### ACTIVITY:
Begin at the top of the records below and print each line exactly until the line containing "right eye: (290, 110)" has been printed; any pictures are to be left out.
----
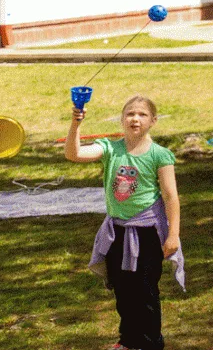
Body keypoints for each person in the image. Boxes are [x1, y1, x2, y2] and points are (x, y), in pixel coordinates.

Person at [66, 96, 185, 350]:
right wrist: (76, 123)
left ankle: (151, 344)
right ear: (121, 120)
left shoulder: (160, 155)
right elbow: (73, 154)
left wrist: (173, 235)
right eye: (130, 114)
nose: (135, 118)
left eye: (142, 114)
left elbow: (170, 196)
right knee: (123, 291)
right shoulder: (110, 148)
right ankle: (129, 341)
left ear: (153, 120)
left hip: (147, 233)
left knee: (145, 292)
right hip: (116, 232)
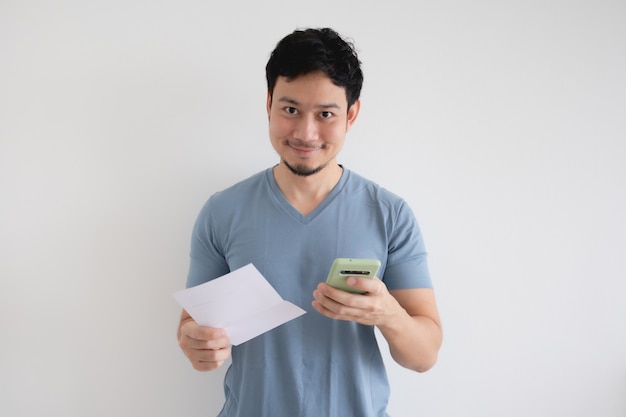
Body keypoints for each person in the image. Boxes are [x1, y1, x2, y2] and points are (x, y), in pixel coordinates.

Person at [177, 27, 442, 417]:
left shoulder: (389, 214)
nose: (306, 132)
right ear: (268, 103)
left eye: (325, 114)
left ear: (351, 114)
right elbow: (190, 329)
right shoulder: (222, 211)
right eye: (290, 110)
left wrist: (387, 313)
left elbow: (424, 356)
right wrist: (195, 344)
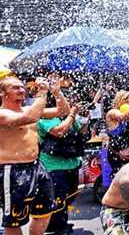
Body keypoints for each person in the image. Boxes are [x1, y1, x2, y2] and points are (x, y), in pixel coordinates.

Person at [0, 76, 68, 235]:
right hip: (12, 170)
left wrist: (57, 93)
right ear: (3, 93)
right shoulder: (2, 114)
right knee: (14, 220)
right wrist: (43, 93)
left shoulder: (30, 110)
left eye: (21, 87)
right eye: (15, 88)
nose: (21, 90)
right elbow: (29, 118)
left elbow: (63, 111)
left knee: (44, 212)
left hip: (36, 167)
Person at [38, 96, 91, 235]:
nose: (69, 104)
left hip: (71, 164)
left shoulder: (69, 117)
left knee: (69, 196)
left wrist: (85, 119)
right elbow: (59, 131)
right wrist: (73, 114)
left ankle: (60, 222)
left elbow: (82, 133)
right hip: (53, 166)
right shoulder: (45, 116)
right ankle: (55, 227)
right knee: (57, 199)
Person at [105, 88, 129, 178]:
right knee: (120, 179)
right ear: (119, 100)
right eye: (127, 100)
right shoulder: (113, 112)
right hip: (117, 154)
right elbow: (125, 116)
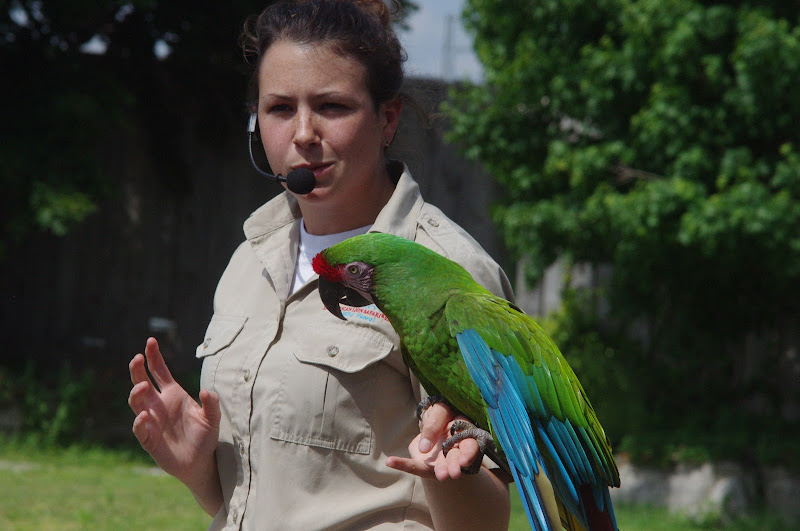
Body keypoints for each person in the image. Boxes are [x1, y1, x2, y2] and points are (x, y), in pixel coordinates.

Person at [128, 1, 515, 528]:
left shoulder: (452, 272)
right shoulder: (250, 259)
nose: (304, 133)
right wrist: (200, 470)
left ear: (388, 118)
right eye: (280, 109)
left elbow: (488, 517)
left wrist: (445, 472)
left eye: (332, 107)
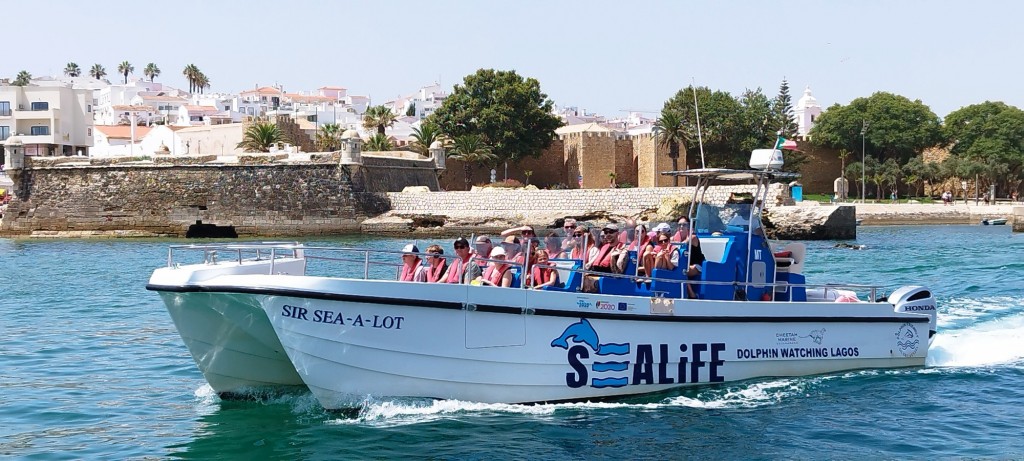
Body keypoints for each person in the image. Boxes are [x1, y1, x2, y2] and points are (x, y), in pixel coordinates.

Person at [582, 223, 628, 292]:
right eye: (606, 232)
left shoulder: (622, 249)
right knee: (579, 276)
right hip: (596, 273)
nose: (608, 234)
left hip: (608, 277)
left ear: (617, 233)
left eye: (611, 232)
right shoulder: (604, 247)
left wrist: (613, 258)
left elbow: (618, 273)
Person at [675, 219, 706, 298]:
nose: (681, 226)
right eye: (679, 224)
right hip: (685, 265)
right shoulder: (676, 238)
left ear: (689, 226)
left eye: (684, 224)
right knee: (677, 269)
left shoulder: (693, 237)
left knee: (682, 271)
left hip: (697, 266)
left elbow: (684, 244)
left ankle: (692, 294)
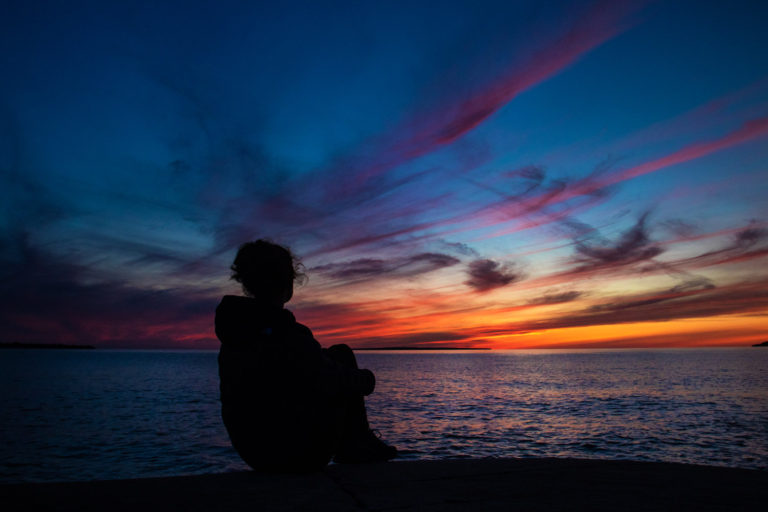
----
### TASK ANSWER:
Body keypoints for each person in the image. Boxes are [x1, y1, x2, y2] and points are (x, y), in pixel coordinates.

Person at [66, 96, 185, 350]:
right wrist: (76, 123)
left ankle: (151, 344)
right ear: (121, 120)
left shoulder: (160, 155)
right elbow: (73, 154)
left wrist: (173, 235)
right eye: (130, 114)
nose: (135, 118)
left eye: (142, 114)
left elbow: (170, 196)
right knee: (123, 291)
right shoulder: (110, 148)
right ankle: (129, 341)
left ear: (153, 120)
left hip: (147, 233)
left knee: (145, 292)
right hip: (116, 232)
Body keypoints for each person in the image. Boxes are [x1, y1, x2, y2] and points are (x, y), in pixel coordinates.

Person at [177, 27, 442, 417]:
left shoulder: (389, 214)
nose: (306, 132)
right ear: (268, 103)
left eye: (325, 114)
left ear: (351, 114)
right elbow: (190, 329)
right shoulder: (222, 211)
right eye: (290, 110)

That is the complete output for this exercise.